Thursday, March 29, 2007

A Word from David

Someone recently asked what I do all day while we're in Rome. From 10:30 a.m. or so on, I'm up to the same things as Sharon and the boys (though Sharon's the only one who mops floors with her watch). But every morning except Sunday, I wake up an hour or so before the rest of the gang and walk to a neighborhood cafe four or five blocks away. For the next three hours (I usually begin with a caffe Americano and a cornetto pastry-- don't tell the boys about the pastry-- and order a second caffe a couple of hours later) I work on a book manuscript on my laptop. The book is a memoir about myself and two friends from college (don't worry, they're both a lot more interesting than I am). My "office" is an octagonal wood booth, where I set up the laptop, and arrange several old journals and a few books (most days: Robert Lowell's poems and memoirs by Vladimir Nabokov, Mary McCarthy, Loren Eiseley and Lauren Winner), and I watch the other regulars filter in. The setting is perfect for the kind of writing I'm doing. With the Italian music and conversation swirling around me, I feel as if I'm in a kind of cocoon-- thinking about the early 1980s, when Reagan had just taken office and (of particular relevance to the chapter I'm working on) people still hitch-hiked.
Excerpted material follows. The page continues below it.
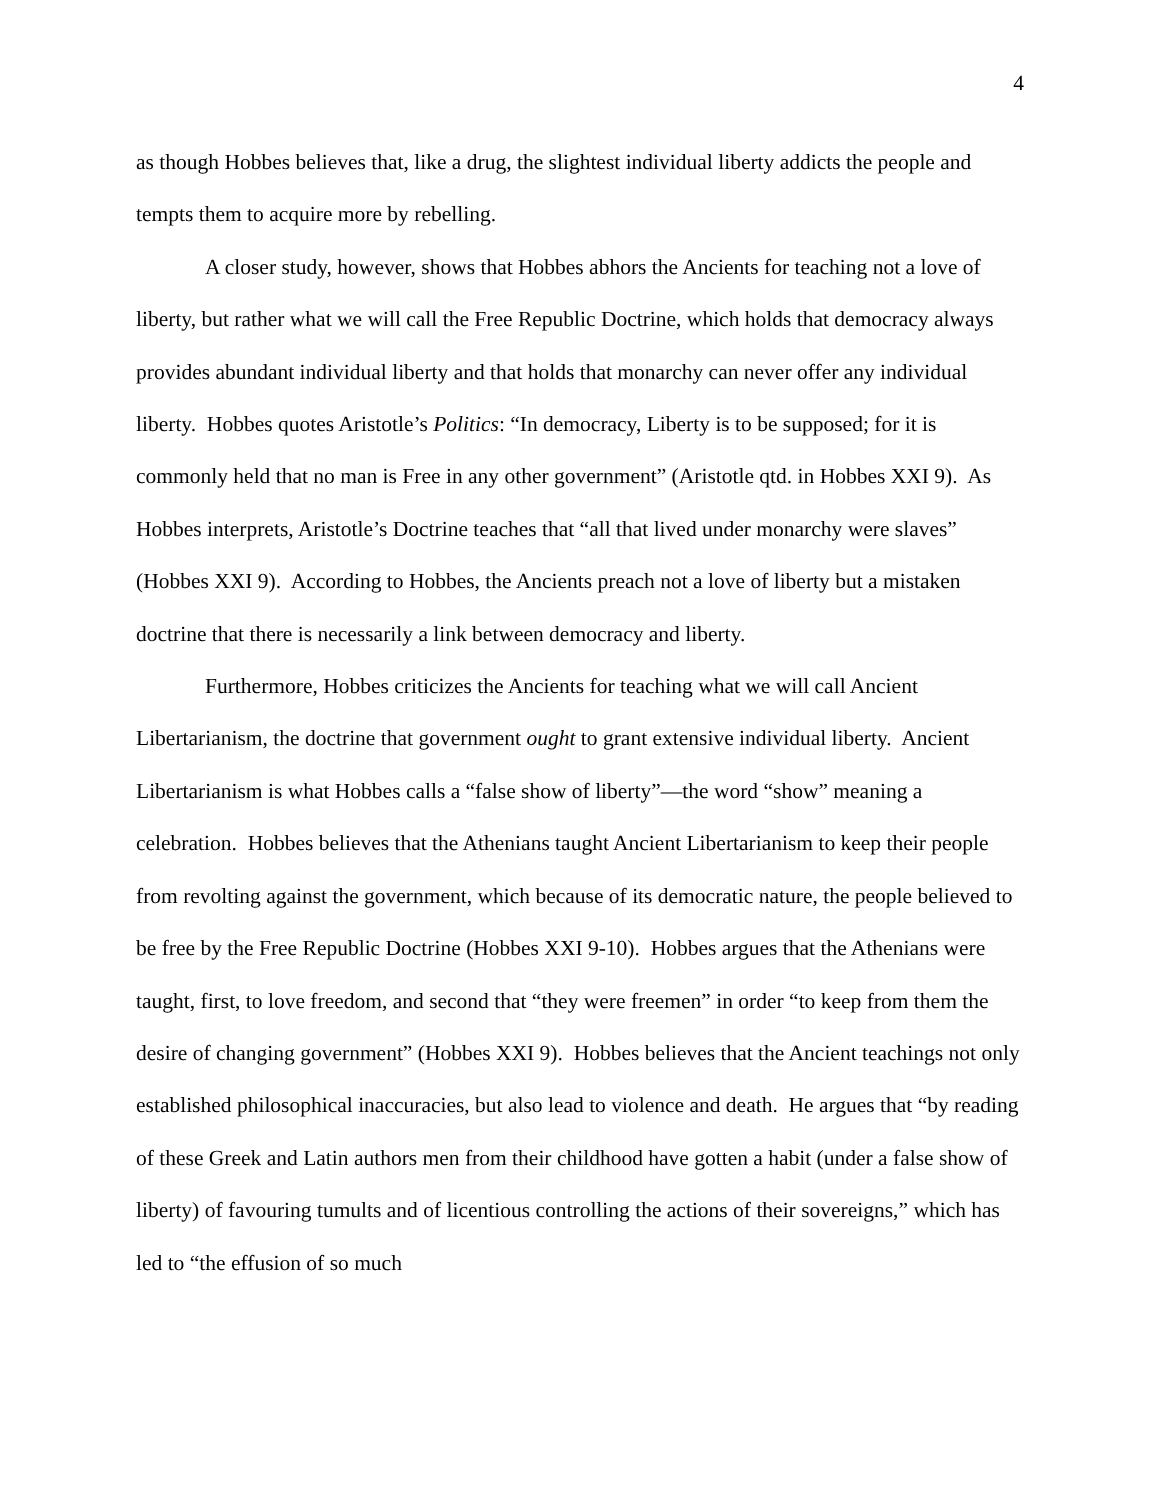4
as though Hobbes believes that, like a drug, the slightest individual liberty addicts the people and tempts them to acquire more by rebelling.
A closer study, however, shows that Hobbes abhors the Ancients for teaching not a love of liberty, but rather what we will call the Free Republic Doctrine, which holds that democracy always provides abundant individual liberty and that holds that monarchy can never offer any individual liberty. Hobbes quotes Aristotle’s Politics: “In democracy, Liberty is to be supposed; for it is commonly held that no man is Free in any other government” (Aristotle qtd. in Hobbes XXI 9). As Hobbes interprets, Aristotle’s Doctrine teaches that “all that lived under monarchy were slaves” (Hobbes XXI 9). According to Hobbes, the Ancients preach not a love of liberty but a mistaken doctrine that there is necessarily a link between democracy and liberty.
Furthermore, Hobbes criticizes the Ancients for teaching what we will call Ancient Libertarianism, the doctrine that government ought to grant extensive individual liberty. Ancient Libertarianism is what Hobbes calls a “false show of liberty”—the word “show” meaning a celebration. Hobbes believes that the Athenians taught Ancient Libertarianism to keep their people from revolting against the government, which because of its democratic nature, the people believed to be free by the Free Republic Doctrine (Hobbes XXI 9-10). Hobbes argues that the Athenians were taught, first, to love freedom, and second that “they were freemen” in order “to keep from them the desire of changing government” (Hobbes XXI 9). Hobbes believes that the Ancient teachings not only established philosophical inaccuracies, but also lead to violence and death. He argues that “by reading of these Greek and Latin authors men from their childhood have gotten a habit (under a false show of liberty) of favouring tumults and of licentious controlling the actions of their sovereigns,” which has led to “the effusion of so much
For the first two months, I worked in anonymity. But yesterday one of the baristas and a woman who meets with a group of thirty-something mothers at the cafe every day after they drop their kids at school asked if I was working on a book. They each have interesting stories themselves (the barista is an aspiring singer, it turns out, and one of the women apparently is an actress). But that will have to wait for another book.

1 comment:

s duggan said...

It was a great to surprise to see ou at chruch today!!!